# What is Dragon's Blood!?



## NYEric (May 31, 2018)

Although it's not a miracle product, these photos show the new growth from areas that were damaged by rot and which would have killed the rest of the plant if this treatment was not used. The product is the unadulterated sap from the croton lechleri plant. Look up the research if you're interested. I distribute this for a South America producer. 







Sent from my SM-G900T using Tapatalk


----------



## NYEric (May 31, 2018)

By the way, it also repairs and helps the healing of animal tissues. 
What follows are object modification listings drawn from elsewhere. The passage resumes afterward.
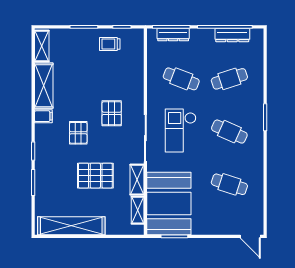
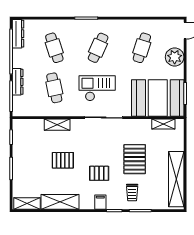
dresser: (173, 35) -> (18, 82), moved
dresser: (232, 35) -> (18, 34), moved
trolley: (110, 44) -> (132, 193), moved
cafe table: (181, 79) -> (54, 88), turned -33
pallet: (112, 113) -> (63, 160), moved
filing cabinet: (43, 116) -> (100, 202), moved
checkout: (181, 130) -> (97, 88), turned 180
shelving: (137, 180) -> (57, 125), moved
plant: (218, 224) -> (175, 57), added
Sent from my SM-G900T using Tapatalk


----------



## Ozpaph (May 31, 2018)

im running out!!!


----------



## karategirl73 (May 31, 2018)

I would love to get some more too if you have it! It really is amazing 


Sent from my iPhone using Tapatalk


----------



## Duck Slipper (May 31, 2018)

I prefer Unicorn Blood...


----------



## NYEric (May 31, 2018)

Photos don't lie. 

Sent from my SM-G900T using Tapatalk


----------



## Ozpaph (Jun 2, 2018)

when can we get more?


----------



## NYEric (Jun 2, 2018)

karategirl73 said:


> I would love to get some more too if you have it! It really is amazing
> 
> 
> Sent from my iPhone using Tapatalk





Ozpaph said:


> when can we get more?



It's available now. Send me PM's.


----------



## abax (Jun 2, 2018)

Great stuff and I always keep a couple of bottles on hand. It works on
poison ivy rashes as well as clearing up rot...human or plant!


----------



## xiphius (Jun 7, 2018)

How do you use dragon's blood? Do you just smear it, undiluted, around the area where the lesions are? Both sides of the leaf is accessible, or just one side?


----------



## NYEric (Jun 7, 2018)

A drop or 2 on the affected area, try to keep the area dryish. Both sides? Why not?


----------



## Lanmark (Jun 8, 2018)

This stuff really does work! It's quite remarkable.


----------



## xiphius (Jun 8, 2018)

Thanks! I ordered some to try out on a philippinense that has some worrisome spots (nothing too bad, but they are spreading a bit). I figure with all of the rave recommendations this stuff gets around here, it's worth a shot .


----------



## NYEric (Jun 11, 2018)

OK.


----------



## NYEric (Jun 29, 2018)

OK. I am on the last dozen bottles of the stuff and may stop selling the product. I believe that there will be another source via eBay. However, eBay is worldwide and there is no controlling the demand; so if you will get able to get it from them is not certain. In other words, if you want some buy it soon!


----------



## ksriramkumar (Jul 4, 2018)

Hello Eric, hope you remember my order. would love 2 bottles so that I can keep them stocked up.


----------



## NYEric (Jul 5, 2018)

OK, Let me check the shipping cost to Bangalore again and I will PM you.


----------



## h_mossy (Jul 7, 2018)

shelf life?


----------



## xiphius (Jul 9, 2018)

There are also sellers of it on Amazon. Just make sure you read the labels and get one that is 100%, or undiluted, Croton lechleri sap.


----------